Justin: I still can’t quite believe that Cormac McCarthy’s bloody, horrifying masterpiece Blood Meridian actually exists as an audiobook. McCarthy’s prose is famously difficult, alternatingly lyrical and profane, winding and abrupt, chocked full of some of the richest and most terrifying sentences in English. (The description that haunts me, five years after first reading this book, is a field of massacred pilgrims, “their peeled skulls like polyps bluely wet or luminescent melons cooling on some mesa of the moon.”) Despite their incredible aural qualities, these sentences are hard to imagine being read aloud in way that doesn’t become portentous or ridiculous. Robert Slade pulls it off, though, channeling something between a grizzled old prospector and a traveling preacher. This weekend I’ll turn the lights off and settle into an easy chair with a whiskey to listen to the rest.

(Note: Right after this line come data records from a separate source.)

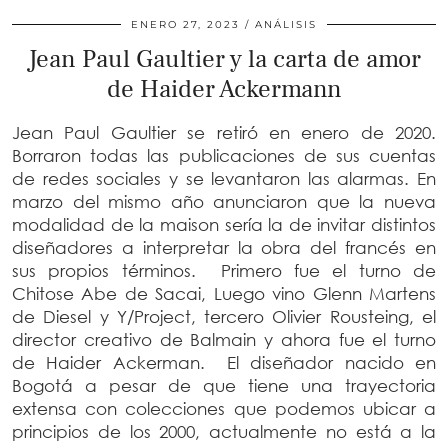
ENERO 27, 2023
ANÁLISIS
Jean Paul Gaultier y la carta de amor
de Haider Ackermann
Jean Paul Gaultier se retiró en enero de 2020.
Borraron todas las publicaciones de sus cuentas
de redes sociales y se levantaron las alarmas. En
marzo del mismo año anunciaron que la nueva
modalidad de la maison sería la de invitar distintos
diseñadores a interpretar la obra del francés en
sus propios términos. Primero fue el turno de
Chitose Abe de Sacai, Luego vino Glenn Martens
de Diesel y Y/Project, tercero Olivier Rousteing, el
director creativo de Balmain y ahora fue el turno
de Haider Ackerman.
El diseñador nacido en
Bogotá a pesar de que tiene una trayectoria
extensa con colecciones que podemos ubicar a
principios de los 2000, actualmente no está a la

Ashley: Herman Koch’s The Dinner is the most foreboding one I’ve ever attended, a frightening story about how, even in an age of ubiquitous recording, we can still keep deadly secrets for the sake of appearances, and the tension only increases in the audiobook edition. The story revolves around a dinner between the parents of two teenage cousins who’ve committed a horrific crime as the parents discuss what consequences should be meted out to their boys. The way narrator Clive Mantle inflects the main character’s cynical yet darkly playful observations throughout this fateful dinner captures the tone better than when I simply read it. As you listen, at some unidentifiable point, you start to realize that the boys aren’t the only people with secrets.